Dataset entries
━━━━━━━━━━━━━━━━━━━━━━━━━━━━━━
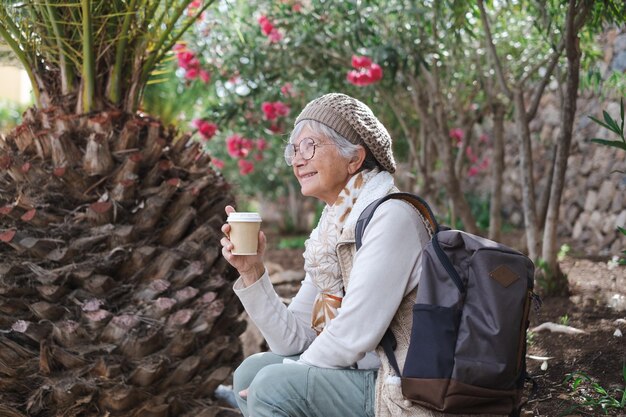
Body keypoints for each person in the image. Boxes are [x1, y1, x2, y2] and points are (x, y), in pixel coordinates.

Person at [220, 93, 476, 417]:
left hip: (401, 387)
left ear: (354, 159)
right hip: (359, 372)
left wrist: (280, 380)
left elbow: (353, 336)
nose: (298, 160)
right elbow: (294, 338)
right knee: (251, 372)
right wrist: (251, 271)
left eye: (310, 146)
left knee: (271, 383)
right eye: (294, 150)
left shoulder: (391, 217)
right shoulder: (333, 229)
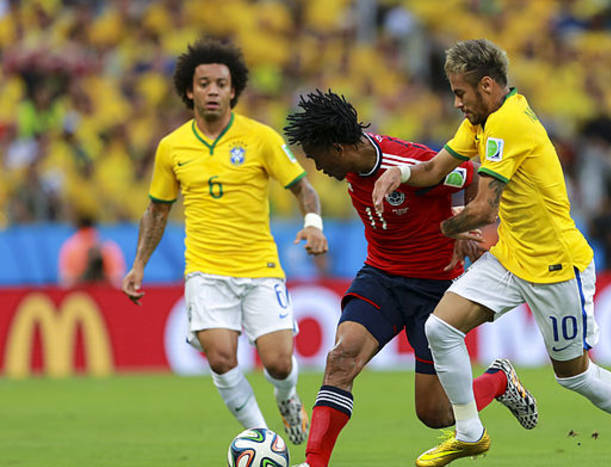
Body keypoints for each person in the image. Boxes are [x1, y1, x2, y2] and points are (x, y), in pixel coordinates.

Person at [372, 39, 611, 467]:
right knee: (441, 328)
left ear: (487, 86)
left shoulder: (508, 123)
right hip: (512, 255)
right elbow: (436, 169)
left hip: (554, 265)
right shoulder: (482, 120)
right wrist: (398, 173)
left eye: (460, 93)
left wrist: (439, 229)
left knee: (575, 377)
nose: (456, 103)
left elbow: (483, 209)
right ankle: (470, 434)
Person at [283, 89, 538, 467]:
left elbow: (471, 175)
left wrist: (459, 221)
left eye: (318, 157)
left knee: (435, 414)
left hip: (435, 288)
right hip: (381, 277)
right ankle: (314, 463)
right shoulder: (352, 166)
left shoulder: (407, 163)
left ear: (337, 148)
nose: (317, 167)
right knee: (341, 359)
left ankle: (498, 379)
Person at [121, 39, 328, 445]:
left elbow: (303, 188)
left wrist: (314, 224)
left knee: (279, 363)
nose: (212, 91)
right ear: (189, 91)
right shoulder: (172, 147)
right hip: (206, 270)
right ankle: (262, 437)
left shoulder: (260, 137)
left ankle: (287, 397)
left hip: (260, 267)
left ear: (234, 91)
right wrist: (138, 265)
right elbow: (156, 211)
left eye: (221, 84)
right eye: (204, 84)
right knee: (220, 357)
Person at [59, 212, 126, 288]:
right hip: (102, 290)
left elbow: (66, 279)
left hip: (81, 291)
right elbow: (117, 278)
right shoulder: (108, 246)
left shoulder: (70, 247)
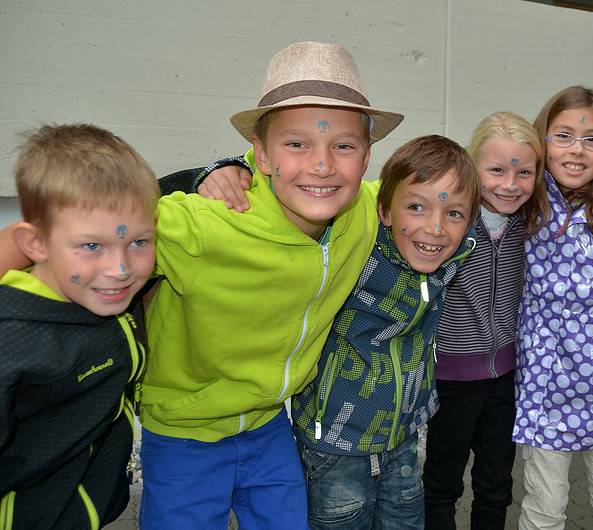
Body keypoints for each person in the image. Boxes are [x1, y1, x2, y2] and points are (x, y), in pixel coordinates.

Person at [138, 41, 403, 529]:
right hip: (184, 432)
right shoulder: (208, 222)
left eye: (344, 146)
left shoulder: (368, 211)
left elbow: (444, 195)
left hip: (269, 426)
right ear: (260, 154)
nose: (322, 165)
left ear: (368, 157)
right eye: (296, 144)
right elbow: (85, 228)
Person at [291, 134, 480, 529]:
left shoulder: (451, 256)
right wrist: (228, 171)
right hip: (336, 446)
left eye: (453, 214)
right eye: (416, 207)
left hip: (403, 441)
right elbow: (294, 193)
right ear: (384, 210)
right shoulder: (352, 244)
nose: (435, 228)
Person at [0, 124, 159, 529]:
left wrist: (224, 171)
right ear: (35, 244)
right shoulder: (11, 341)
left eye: (139, 242)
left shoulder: (102, 291)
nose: (121, 269)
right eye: (92, 246)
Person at [514, 86, 593, 530]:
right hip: (542, 379)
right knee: (544, 504)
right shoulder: (525, 200)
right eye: (564, 136)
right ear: (542, 140)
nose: (577, 149)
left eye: (591, 139)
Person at [422, 111, 541, 530]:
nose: (511, 184)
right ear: (473, 168)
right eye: (497, 170)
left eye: (524, 172)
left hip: (505, 378)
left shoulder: (531, 223)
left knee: (495, 484)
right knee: (442, 482)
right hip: (452, 379)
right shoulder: (450, 222)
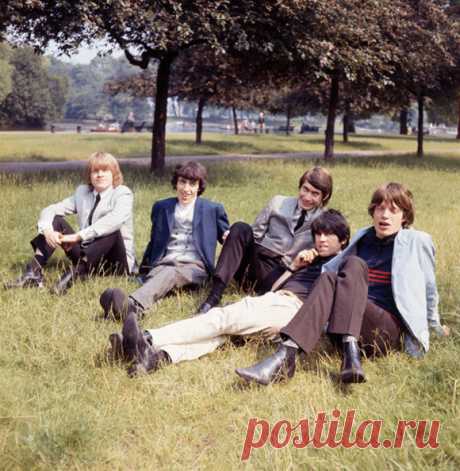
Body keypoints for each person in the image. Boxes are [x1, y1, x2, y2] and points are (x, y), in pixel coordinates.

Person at [235, 182, 449, 386]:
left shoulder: (417, 241)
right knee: (330, 276)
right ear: (372, 211)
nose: (385, 215)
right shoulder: (363, 238)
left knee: (354, 264)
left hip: (383, 331)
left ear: (404, 217)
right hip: (347, 327)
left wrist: (434, 327)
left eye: (393, 210)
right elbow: (329, 271)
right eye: (380, 208)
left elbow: (429, 289)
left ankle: (348, 350)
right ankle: (286, 356)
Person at [108, 210, 350, 376]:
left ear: (344, 240)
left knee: (220, 318)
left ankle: (148, 339)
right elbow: (274, 289)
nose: (321, 239)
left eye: (329, 235)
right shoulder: (312, 260)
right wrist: (294, 266)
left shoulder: (343, 266)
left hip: (291, 310)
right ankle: (156, 358)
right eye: (318, 234)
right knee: (223, 336)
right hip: (275, 303)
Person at [99, 161, 230, 320]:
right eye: (182, 182)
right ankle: (120, 311)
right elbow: (154, 241)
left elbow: (226, 237)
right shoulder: (162, 207)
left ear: (199, 186)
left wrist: (227, 235)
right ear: (176, 183)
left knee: (171, 274)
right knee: (160, 279)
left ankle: (132, 305)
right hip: (165, 262)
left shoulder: (213, 209)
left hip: (195, 266)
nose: (186, 189)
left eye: (192, 184)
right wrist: (144, 268)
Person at [197, 166, 333, 314]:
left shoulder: (325, 220)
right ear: (300, 187)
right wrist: (234, 238)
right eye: (305, 189)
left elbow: (327, 250)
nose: (307, 197)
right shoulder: (277, 202)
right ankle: (214, 296)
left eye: (315, 194)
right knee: (240, 228)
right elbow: (254, 234)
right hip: (257, 263)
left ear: (324, 197)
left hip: (284, 274)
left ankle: (251, 303)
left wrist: (312, 253)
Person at [6, 152, 135, 294]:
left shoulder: (123, 193)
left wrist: (77, 237)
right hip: (86, 256)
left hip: (116, 264)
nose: (100, 175)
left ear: (114, 174)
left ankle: (71, 277)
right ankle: (33, 273)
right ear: (89, 176)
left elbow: (114, 220)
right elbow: (52, 209)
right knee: (55, 220)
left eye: (105, 170)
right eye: (95, 171)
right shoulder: (83, 192)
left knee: (111, 230)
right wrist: (48, 230)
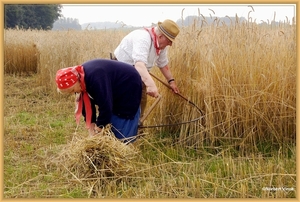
━━━━━━━━━━━━━━━━━━━━━━━━━━━━━━
### [REQUIREMENT]
Starting with the first line of the records above and stopping after the line containing "left shoulder: (391, 217)", repeat every line exactly and leave out the pictures.

### [WORKED SOLUTION]
Body keypoints for each person in the image. Boxes are [x1, y1, x2, y2] and points are (x, y), in pixel coordinates.

Person at [220, 93, 476, 417]:
left hip: (401, 387)
left ear: (354, 159)
right hip: (359, 372)
left wrist: (280, 380)
left elbow: (353, 336)
nose: (298, 160)
right elbow: (294, 338)
right knee: (251, 372)
right wrist: (251, 271)
left eye: (310, 146)
left knee: (271, 383)
right eye: (294, 150)
left shoulder: (391, 217)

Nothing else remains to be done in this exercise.